But it has also been a tumultuous year for Fox News, which saw the ouster of longtime chairman and CEO Roger Ailes over the summer, in the wake of a series of sexual harassment accusations against the man who helped build the right-leaning network into a media empire. (Ailes later spent some time reportedly advising Trump on his presidential campaign, while two longtime Fox executives—Shine and Abernethy—took over as Fox News co-presidents in August.) In September, the network also settled a lawsuit brought against the network by former anchor Gretchen Carlson—who had accused Ailes of sexual harassment—for a reported $20 million.

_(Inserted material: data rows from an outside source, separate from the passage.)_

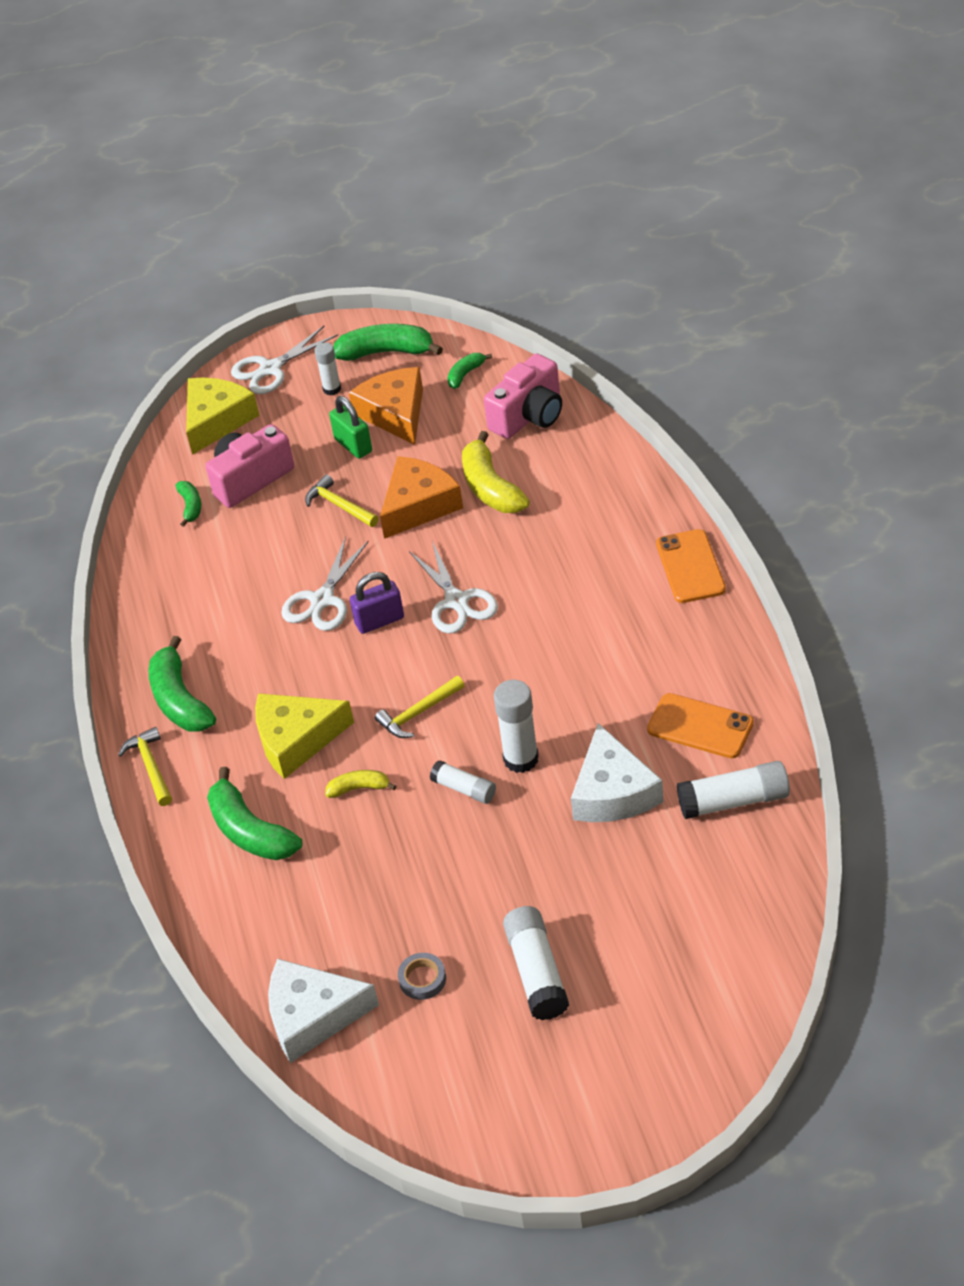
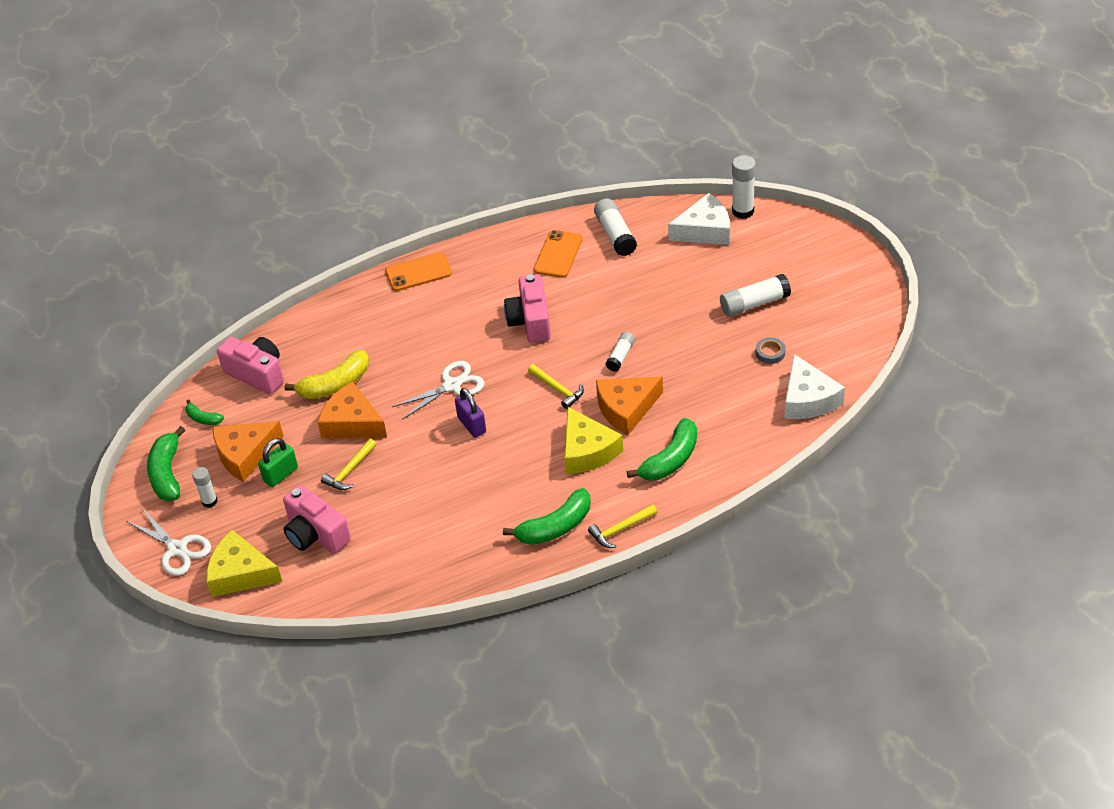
camera: 100 degrees left, 0 degrees up
green banana [176,481,201,527] -> none
white scissors [281,537,369,631] -> none
yellow banana [325,770,396,798] -> orange cheese [596,377,663,436]
white glue stick [494,680,539,773] -> white glue stick moved to [732,155,756,219]
white cheese [571,723,663,822] -> white cheese moved to [668,193,730,245]
none -> pink camera [504,274,551,343]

As 2016 comes to a close, there also continues to be constant speculation around the future of one of the network's brightest stars: anchor Megyn Kelly. The anchor's The Kelly File was the second highest-rated primetime cable news program in 2016—behind only Fox News' The O'Reilly Factor. But rumors have persisted throughout the year that Kelly may be looking to leave Fox News once her current contract expires in July 2017.
Kelly herself hinted to Variety that she might be considering a move earlier this year. Then in October, The Wall Street Journal reported that she was looking for a new deal that would pay her $20 million annually. But for what it's worth, Kelly weighed in on the swirling speculation over her career with a Tweet earlier this month that warned: "Don't believe a thing [you] hear unless it comes from me, period."